The PATHOS study compared the occurrences of pneumonia and pneumonia-related events in patients with COPD treated with either fluticasone/salmeterol (Seretide) or budesonide/formoterol (Symbicort). This was an observational retrospective cohort study matched for propensity score comparing 2734 patients in each group. Two thousand one hundred and fifteen patients (39%) had at least one diagnosis of pneumonia during the study period. Compared with the budesonide/formoterol group, the rate of pneumonia and the rate of admission to hospital related to pneumonia were 73% and 74% higher in the fluticasone/salmeterol treatment group, giving a rate ratio of 1.73 and 1.74, respectively. When comparing fluticasone/salmeterol with budesonide/formoterol, the pneumonia event rate per 100 patient years was 11.0 versus 6.4. There were 97 deaths from pneumonia in the fluticasone/salmeterol group compared with 52 deaths in the budesonide/formoterol group, corresponding to a 76% increase in mortality. Furthermore, there was no dose–response relation with regard to risk of pneumonia with the two treatments, indicating that differences were due to the class of inhaled corticosteroids/long-acting β2-agonists and not the dose.

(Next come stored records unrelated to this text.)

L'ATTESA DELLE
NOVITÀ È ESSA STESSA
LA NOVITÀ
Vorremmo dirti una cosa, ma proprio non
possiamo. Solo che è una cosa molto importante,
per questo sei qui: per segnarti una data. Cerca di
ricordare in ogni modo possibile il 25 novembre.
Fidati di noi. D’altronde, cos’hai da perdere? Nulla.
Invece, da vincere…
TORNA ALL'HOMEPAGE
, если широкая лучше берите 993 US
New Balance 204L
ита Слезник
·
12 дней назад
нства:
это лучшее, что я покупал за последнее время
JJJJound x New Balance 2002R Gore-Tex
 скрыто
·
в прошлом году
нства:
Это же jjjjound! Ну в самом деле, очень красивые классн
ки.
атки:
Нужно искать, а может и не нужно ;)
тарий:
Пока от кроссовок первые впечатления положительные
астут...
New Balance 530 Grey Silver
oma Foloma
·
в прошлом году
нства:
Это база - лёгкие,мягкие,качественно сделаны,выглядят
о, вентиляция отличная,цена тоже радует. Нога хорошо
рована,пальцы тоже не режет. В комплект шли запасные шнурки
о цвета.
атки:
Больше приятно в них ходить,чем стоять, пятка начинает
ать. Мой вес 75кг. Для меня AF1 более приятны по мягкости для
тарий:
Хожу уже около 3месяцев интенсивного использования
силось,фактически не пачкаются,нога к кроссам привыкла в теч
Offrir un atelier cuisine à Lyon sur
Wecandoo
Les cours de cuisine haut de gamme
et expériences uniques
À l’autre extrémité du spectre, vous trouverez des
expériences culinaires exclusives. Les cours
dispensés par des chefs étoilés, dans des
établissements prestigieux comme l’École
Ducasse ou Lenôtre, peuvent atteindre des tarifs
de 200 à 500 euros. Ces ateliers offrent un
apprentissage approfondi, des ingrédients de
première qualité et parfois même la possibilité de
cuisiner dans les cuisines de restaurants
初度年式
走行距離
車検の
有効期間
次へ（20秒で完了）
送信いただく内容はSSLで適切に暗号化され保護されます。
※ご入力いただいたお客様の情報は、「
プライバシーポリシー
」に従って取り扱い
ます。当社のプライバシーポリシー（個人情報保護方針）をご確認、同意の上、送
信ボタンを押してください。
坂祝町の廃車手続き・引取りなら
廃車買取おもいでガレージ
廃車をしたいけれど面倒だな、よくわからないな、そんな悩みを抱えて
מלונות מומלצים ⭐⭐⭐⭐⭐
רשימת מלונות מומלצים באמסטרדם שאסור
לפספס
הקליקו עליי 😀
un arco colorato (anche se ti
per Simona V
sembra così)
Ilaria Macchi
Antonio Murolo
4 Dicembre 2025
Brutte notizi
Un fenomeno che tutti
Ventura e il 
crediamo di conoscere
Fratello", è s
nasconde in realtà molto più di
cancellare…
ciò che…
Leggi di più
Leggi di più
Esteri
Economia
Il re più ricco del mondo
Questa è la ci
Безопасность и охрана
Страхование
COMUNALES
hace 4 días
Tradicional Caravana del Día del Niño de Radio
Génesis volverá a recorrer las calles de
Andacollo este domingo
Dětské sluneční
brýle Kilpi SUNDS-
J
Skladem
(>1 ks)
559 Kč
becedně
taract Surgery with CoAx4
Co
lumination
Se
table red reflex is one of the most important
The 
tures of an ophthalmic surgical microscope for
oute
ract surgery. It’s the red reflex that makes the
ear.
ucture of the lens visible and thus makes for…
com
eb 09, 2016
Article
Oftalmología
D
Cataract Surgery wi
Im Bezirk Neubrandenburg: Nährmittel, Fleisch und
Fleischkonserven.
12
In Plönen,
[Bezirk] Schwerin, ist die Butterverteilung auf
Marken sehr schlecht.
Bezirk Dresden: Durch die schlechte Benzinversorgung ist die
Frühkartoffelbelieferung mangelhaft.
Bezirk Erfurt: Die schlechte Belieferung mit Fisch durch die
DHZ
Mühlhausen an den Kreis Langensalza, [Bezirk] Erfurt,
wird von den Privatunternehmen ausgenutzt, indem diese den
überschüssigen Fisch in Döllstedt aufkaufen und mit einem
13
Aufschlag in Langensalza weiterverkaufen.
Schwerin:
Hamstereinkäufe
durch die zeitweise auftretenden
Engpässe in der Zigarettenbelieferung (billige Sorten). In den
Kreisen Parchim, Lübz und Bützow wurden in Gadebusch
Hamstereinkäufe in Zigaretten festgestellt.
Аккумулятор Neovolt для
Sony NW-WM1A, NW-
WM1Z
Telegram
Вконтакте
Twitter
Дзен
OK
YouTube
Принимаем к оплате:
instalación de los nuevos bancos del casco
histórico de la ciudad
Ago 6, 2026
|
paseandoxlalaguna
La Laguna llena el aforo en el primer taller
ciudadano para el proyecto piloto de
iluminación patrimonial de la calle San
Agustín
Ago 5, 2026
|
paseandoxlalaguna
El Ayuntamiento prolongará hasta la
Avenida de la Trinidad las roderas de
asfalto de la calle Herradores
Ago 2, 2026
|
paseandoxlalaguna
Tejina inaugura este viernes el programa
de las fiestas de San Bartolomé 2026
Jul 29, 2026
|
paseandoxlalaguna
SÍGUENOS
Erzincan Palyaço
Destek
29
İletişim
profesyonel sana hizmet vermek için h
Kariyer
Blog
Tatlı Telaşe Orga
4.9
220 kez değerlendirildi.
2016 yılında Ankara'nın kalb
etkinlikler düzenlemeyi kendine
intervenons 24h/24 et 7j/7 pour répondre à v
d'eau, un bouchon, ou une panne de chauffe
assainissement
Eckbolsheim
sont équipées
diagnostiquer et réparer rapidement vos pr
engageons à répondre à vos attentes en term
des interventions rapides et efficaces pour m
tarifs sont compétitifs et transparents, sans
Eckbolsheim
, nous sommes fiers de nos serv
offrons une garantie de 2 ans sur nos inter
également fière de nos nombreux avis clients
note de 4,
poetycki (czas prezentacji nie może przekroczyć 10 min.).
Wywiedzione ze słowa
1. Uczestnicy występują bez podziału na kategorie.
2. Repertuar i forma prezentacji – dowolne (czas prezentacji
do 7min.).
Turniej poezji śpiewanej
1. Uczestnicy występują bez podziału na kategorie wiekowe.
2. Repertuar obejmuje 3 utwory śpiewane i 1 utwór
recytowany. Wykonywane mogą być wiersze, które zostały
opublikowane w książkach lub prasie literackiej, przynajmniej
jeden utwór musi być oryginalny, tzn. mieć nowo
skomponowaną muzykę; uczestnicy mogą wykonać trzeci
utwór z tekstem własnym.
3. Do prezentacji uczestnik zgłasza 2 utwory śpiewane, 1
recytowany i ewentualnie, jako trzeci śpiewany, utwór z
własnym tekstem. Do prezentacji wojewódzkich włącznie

This study shows that the risks of pneumonia and pneumonia-related events are higher with fluticasone/salmeterol than with budesonide/formoterol in patients with COPD. This represents an intraclass difference between fixed combinations of inhaled corticosteroids/long-acting β2-agonists. Such differences may be related to differences in the immunosuppressant potencies between budesonide and fluticasone. Long-term randomised controlled trials would be beneficial to assess the extent of such intraclass differences put in context with the benefits of such regimens in preventing exacerbations.

▸ Janson C, Larsson K, Lisspers KH, et al. Pneumonia and pneumonia related mortality in patients with COPD treated with fixed combinations of inhaled corticosteroid and long acting β2 agonist: observational matched cohort study (PATHOS). BMJ 2013;346:f3306.